巨人阿部慎之助内野手(36)が、通算350本塁打を放った。7点を追う8回1死、広島戸田の直球を中堅バックスクリーン左に運んだ。史上28人目、球団では王、長嶋、原に次ぐ4人目の快挙だったが、チームは敗れ、節目を喜ぶ姿や感傷に浸る様子もなく、淡々とダイヤモンドを1周した。ただ、憧れの“掛布超え”を達成し、次は400号に向け、チームを勝利に導くアーチを積み重ねていく。

 花束を受け取る阿部に、笑顔はなかった。スコアボードに映し出された「通算350号」を祝う映像にも一切目を向けず、静かに頭を下げて、ベンチに引き揚げた。「区切りの350号を打てたことは良かったけど、素直に喜べないホームラン」。8回1死、阿部らしくバックスクリーンに運び、歓声を浴びても、頭から離れなかったのは5回1死満塁での凡打だった。

 ホームランの魅力を知ったのは、小学5年の時だった。千葉・浦安市内の北部小学校のグラウンド。フェンスの頭上を越える右越え本塁打だった。「よく、覚えてねぇな~」と笑ったが、父・東司さんの脳裏には笑顔でダイヤモンドを1周する阿部少年の姿が、今もなお、残っている。

 本塁打に胸を躍らせた少年の心を今、満たせるのは勝利だけに変わった。プロ15年目。勝利、実力至上主義のチームにあって、空砲は何の意味もないことをよく知る。最高にうれしかったはずの“掛布超え”にも、報道陣の問い掛けに「そうだね」とだけ答えたのは、そんな思いが日々あるからだった。

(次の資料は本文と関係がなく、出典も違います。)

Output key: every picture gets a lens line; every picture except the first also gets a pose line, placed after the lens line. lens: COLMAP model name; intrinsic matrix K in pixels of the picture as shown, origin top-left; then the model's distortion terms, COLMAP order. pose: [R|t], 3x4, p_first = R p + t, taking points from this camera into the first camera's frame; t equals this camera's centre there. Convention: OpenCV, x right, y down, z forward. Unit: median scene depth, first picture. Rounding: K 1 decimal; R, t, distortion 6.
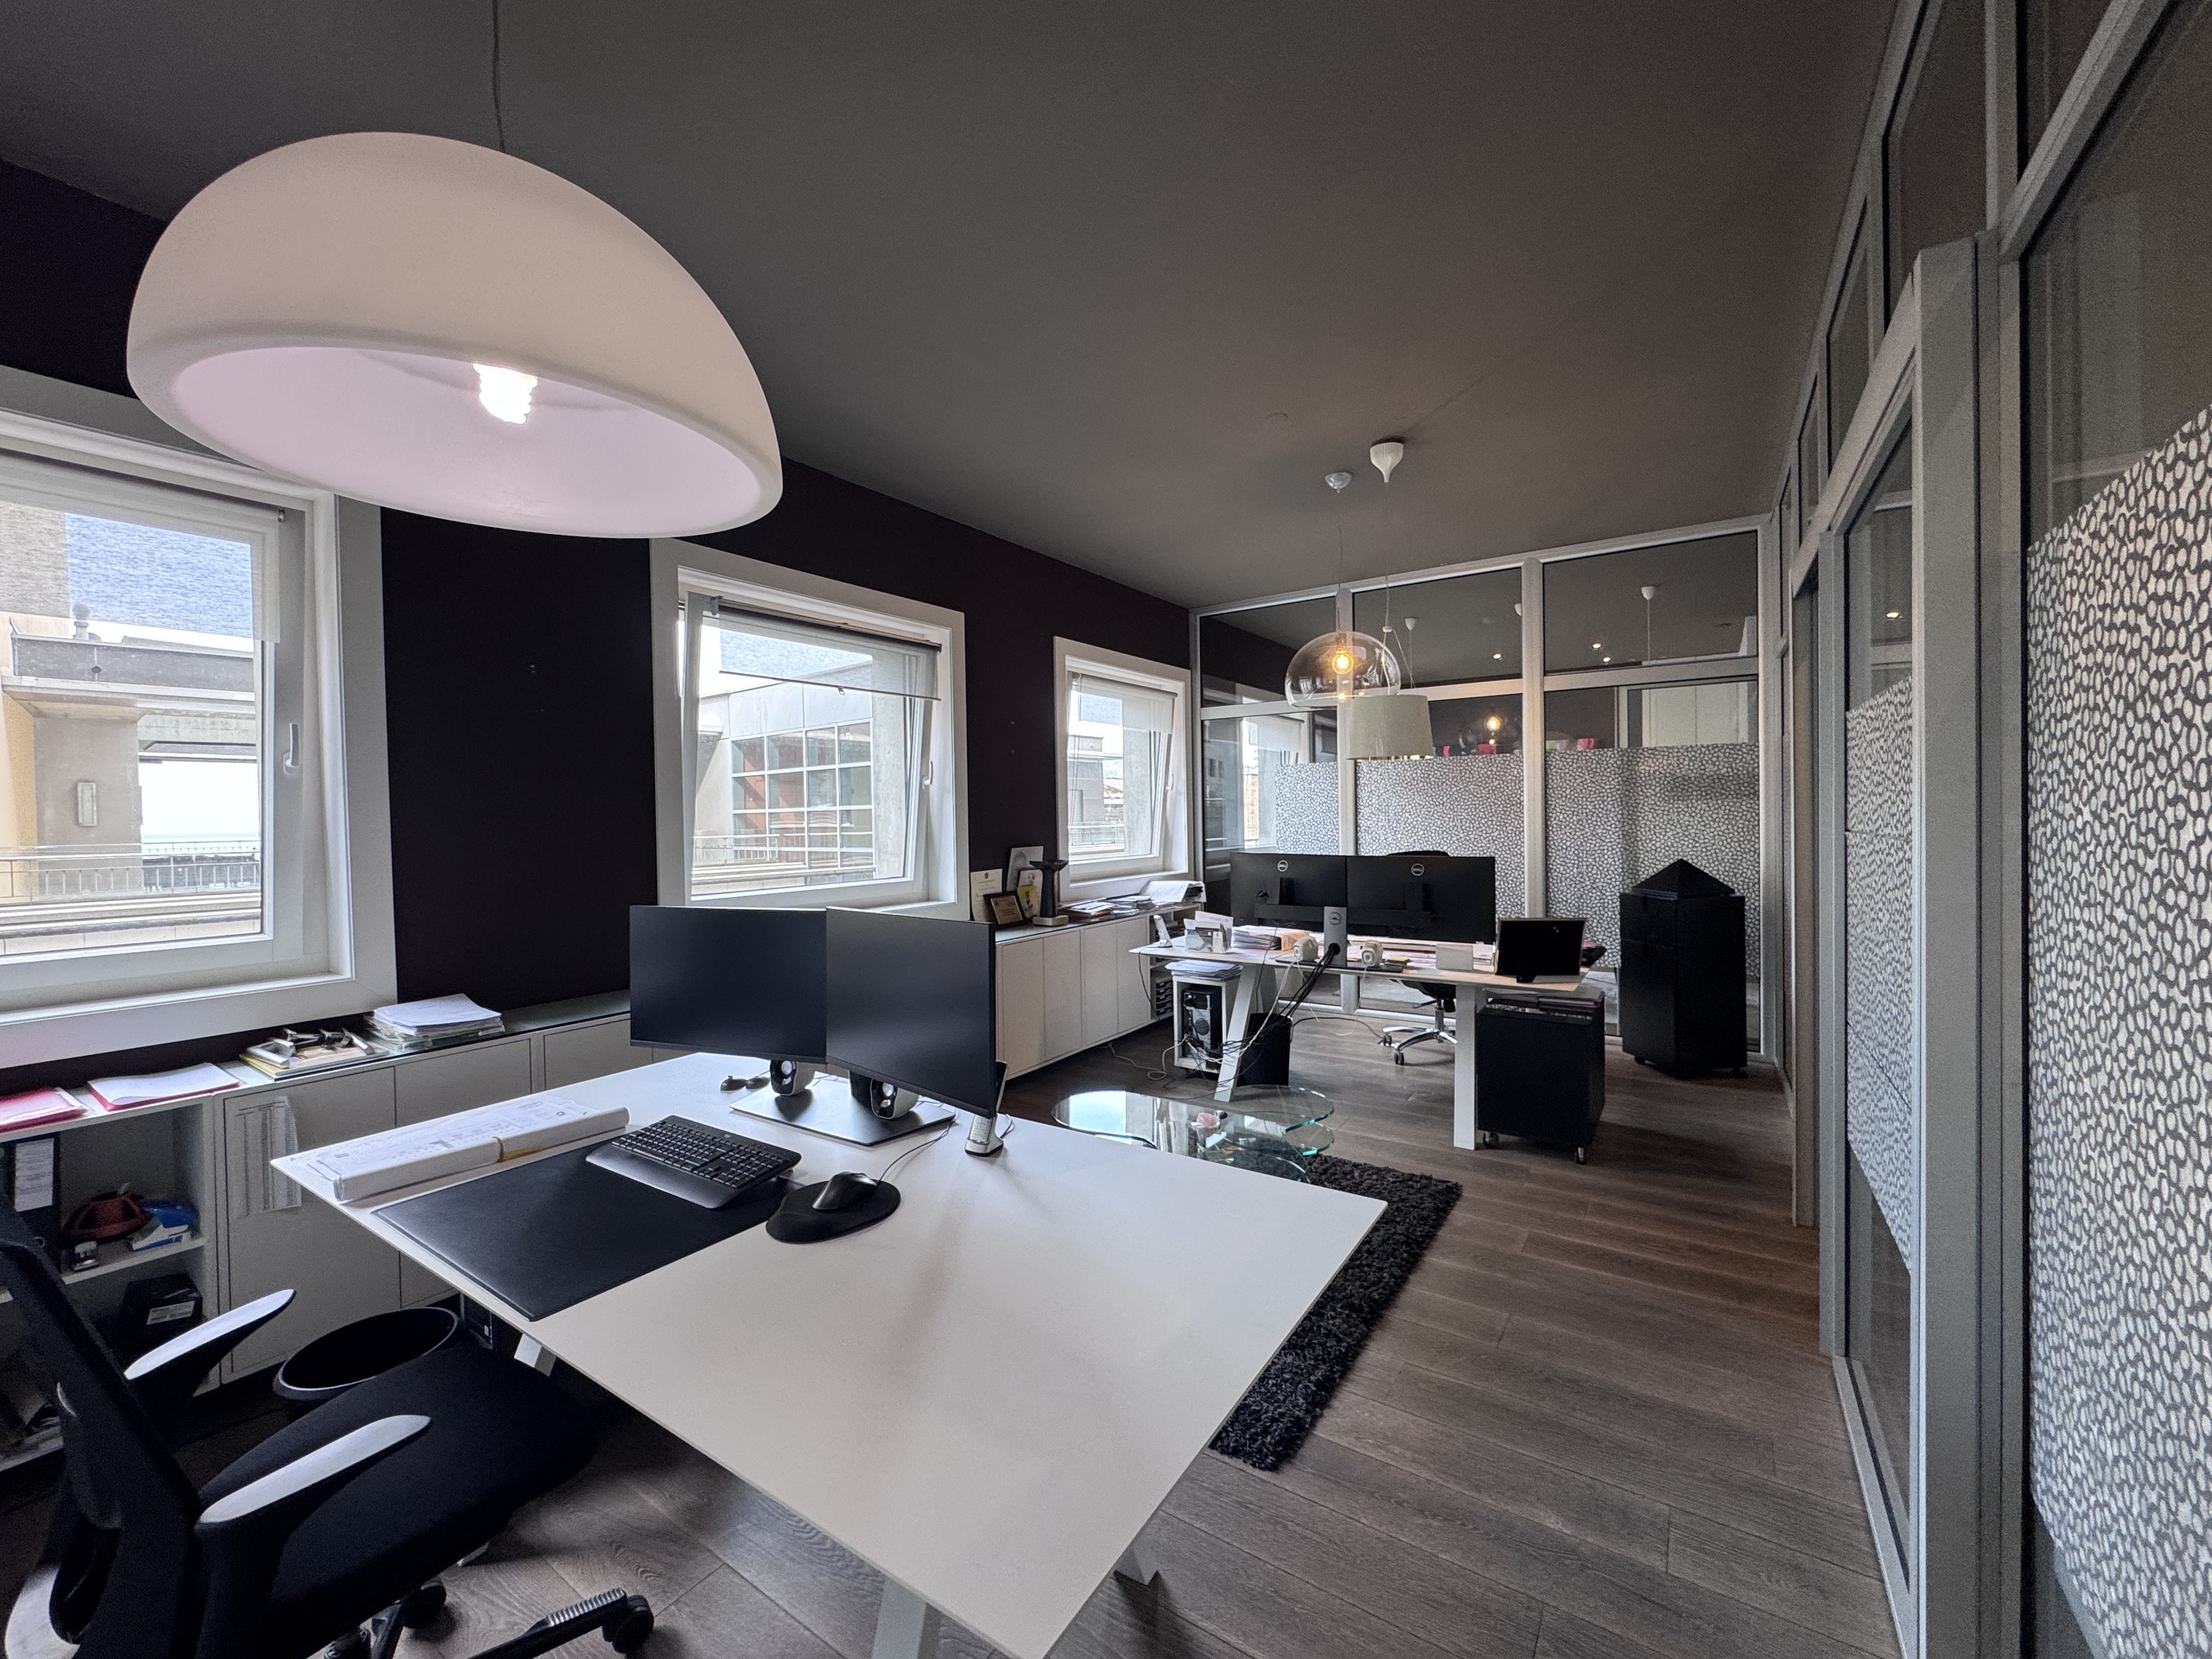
lens RADIAL K [[880.0, 0, 1106.0], [0, 880.0, 829.5], [0, 0, 1]] dist [-0.002417, 0.000111]
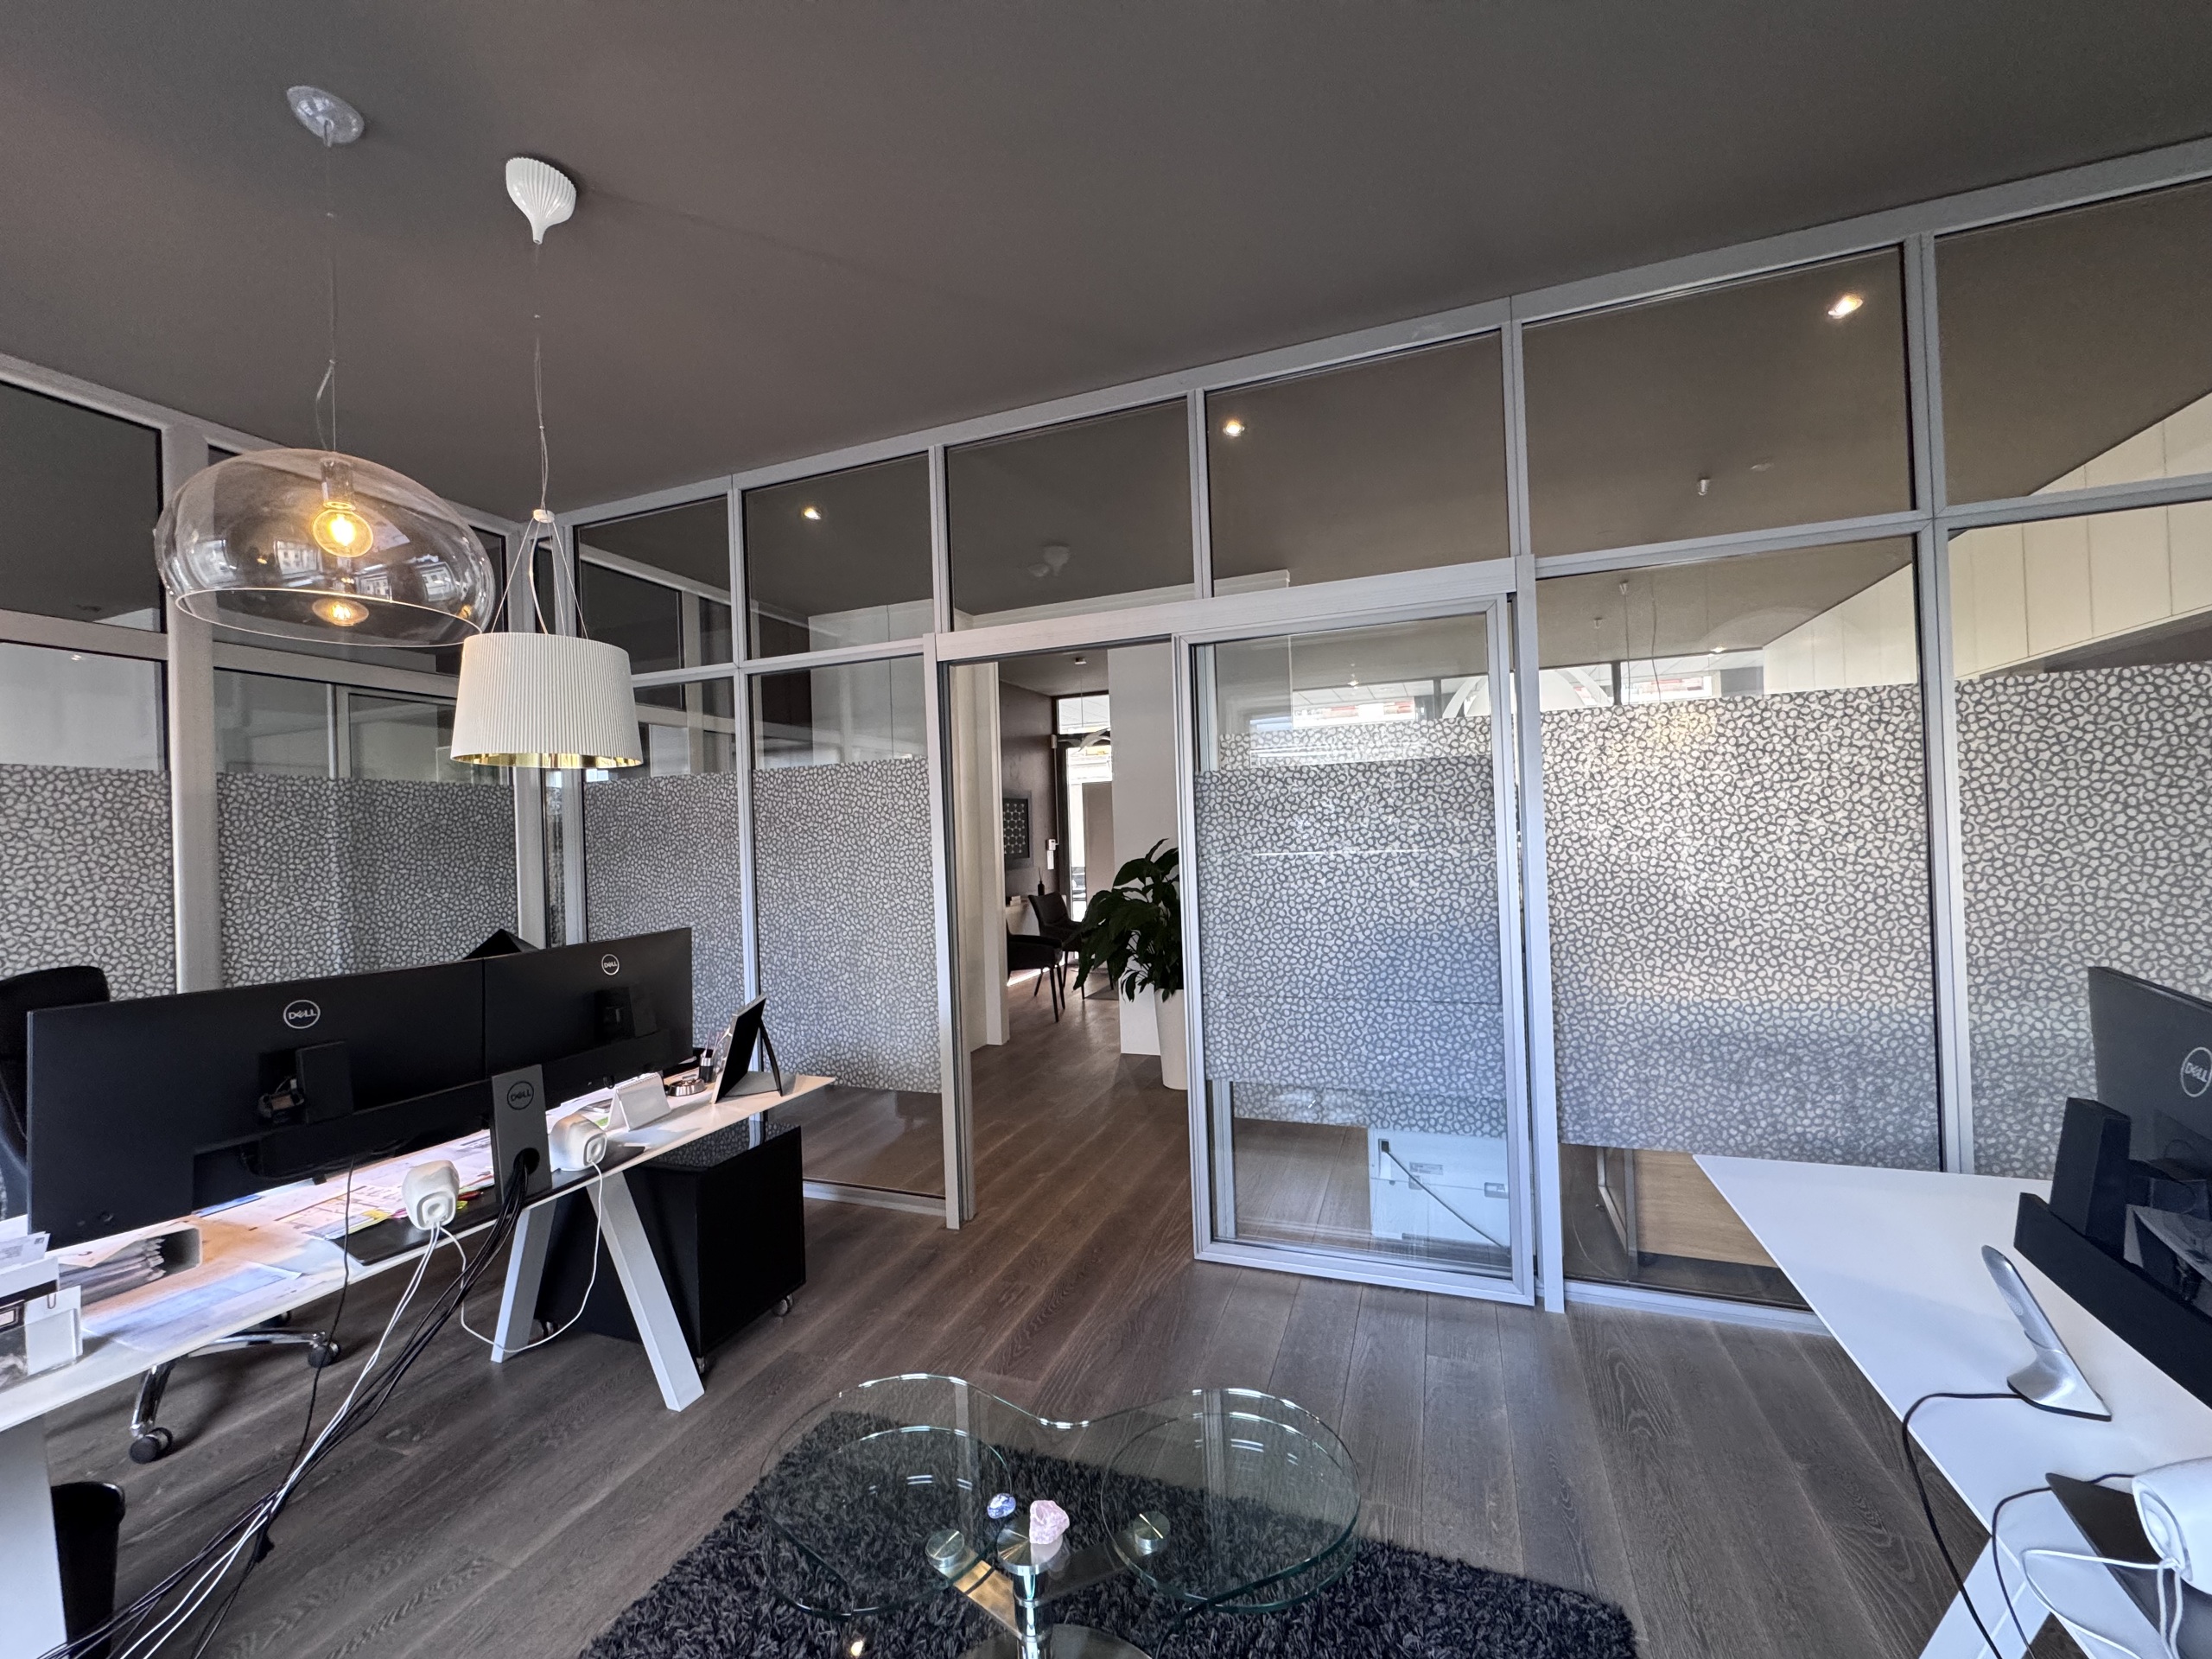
lens RADIAL K [[880.0, 0, 1106.0], [0, 880.0, 829.5], [0, 0, 1]] dist [-0.002417, 0.000111]
pose [[-0.233297, 0.031569, 0.971893, -0.274015], [0.054318, 0.998335, -0.019390, -0.012443], [-0.970887, 0.048268, -0.234624, 0.842462]]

 節目の1発は、7点ビハインドの状況だった。「今日しか来られない人だっているんだ」が口癖だが、劣勢の中、フルスイングで声援に応える以外、自分の中に答えはなかった。原監督は「見事の一言。どういう状況の中でも、ベストを尽くすことが大事」と言った。350本目のアーチも、阿部にとっては1つの通過点。今日2日の広島戦、また前を向いて、400号に歩み始める。【久保賢吾】

 ▼通算350本塁打=阿部(巨人) 1日の広島13回戦の8回、戸田から今季4号を放って達成。プロ野球28人目。巨人生え抜きでは王、長嶋、原に次いで4人目。初本塁打は01年4月13日の横浜1回戦(東京ドーム)で河原から記録。